Now don’t let your imagination run wild. I may be guilty of
having mislead you in the past. I may have implied that C.W. and my wife may
never get along too well. That’s not exactly true. He does annoy her at times,
but she is not above using him for escort services when I’m not available.
Not that kind of escort services.
It’s this way. My wife likes to screw with the heads of
people in Arkansas. It’s her way of getting back at them for electing the two
people we have to call our Senators these days. It may be a little cruel, but,
if it brings her joy, I’ll not deny her the pleasure.
Besides, said senators are a couple of reprehensible
lemmings.

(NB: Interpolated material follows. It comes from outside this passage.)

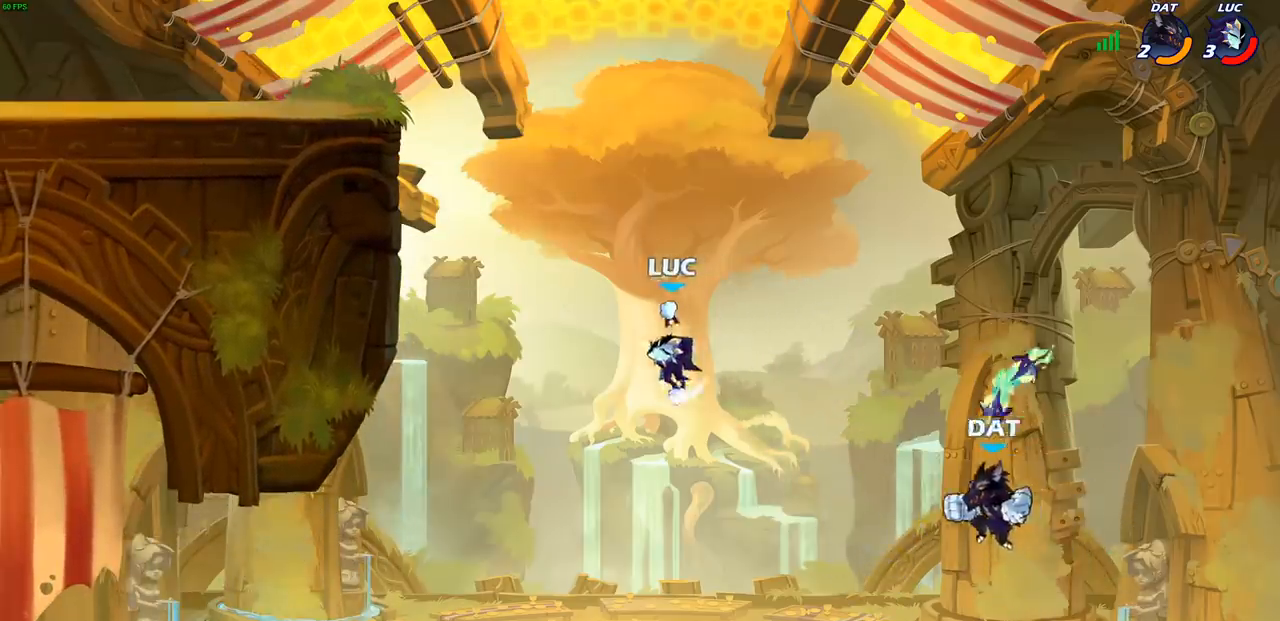
{"buttons": [], "left_stick": "left", "right_stick": "center", "events": []}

But that’s for another day.
Today, just let me explain that her periodic urges for
fellowship have to do with C.W.’s ability to shift shapes at will. And if he is
in trouble for some malfeasance or other, he’ll agree to do it for her.
Here’s the deal and how it includes C.W. Let’s just say that
he's not above shaping to please, and
This shape pains me considerably. But I'll do it for Mrs. Big Dope. - C.W. |
- She would walk into any sleazy bar in the South with Billy
Gibbons, and
- She would walk through Times Square in New York City with
her head held high if Matthew McConaughey walked by her side.

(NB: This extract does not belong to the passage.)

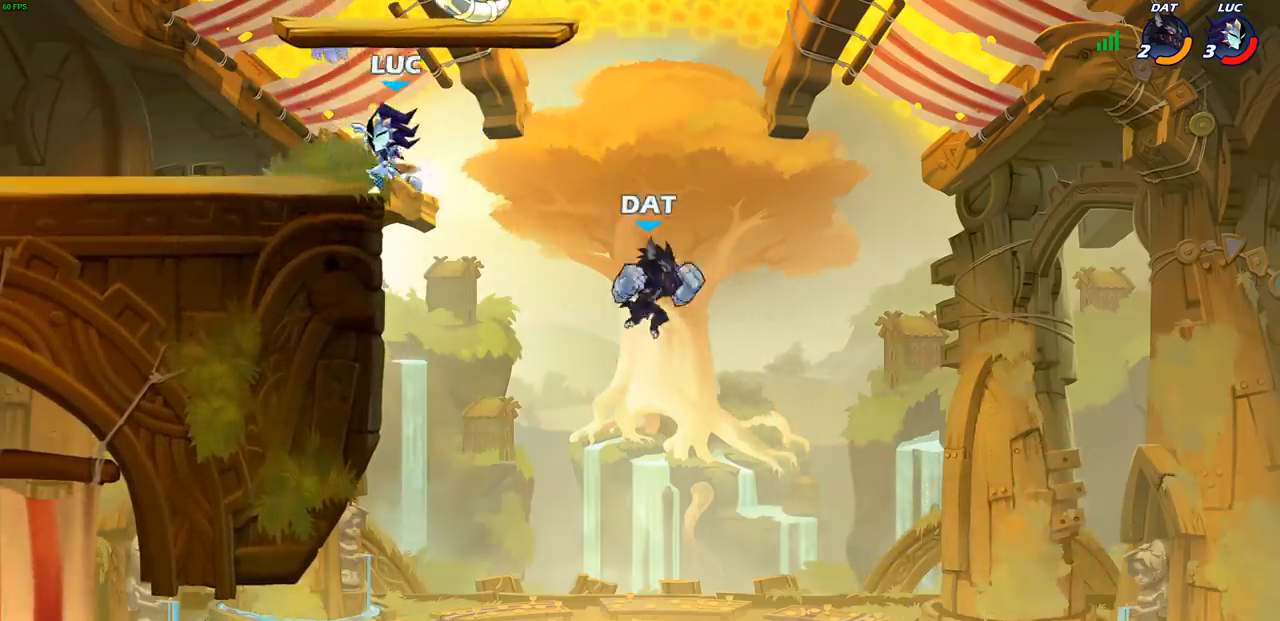
{"buttons": [], "left_stick": "center", "right_stick": "center", "events": [[250, "CIRCLE", "up"], [300, "left_stick", "center"]]}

So, I’m not sure where either my wife or C.W. are this morning, but
if you see a cute little number walking through your local Walmart alongside Harrison
Ford, just nod and walk on by.
See also:
Enjoy these at all? If so, order Big Dope's Book at Wattensaw Press, Amazon, or other book sellers. It will make him so happy. Also, click on an ad. It earns him a little and costs the advertiser, sort of a win-win.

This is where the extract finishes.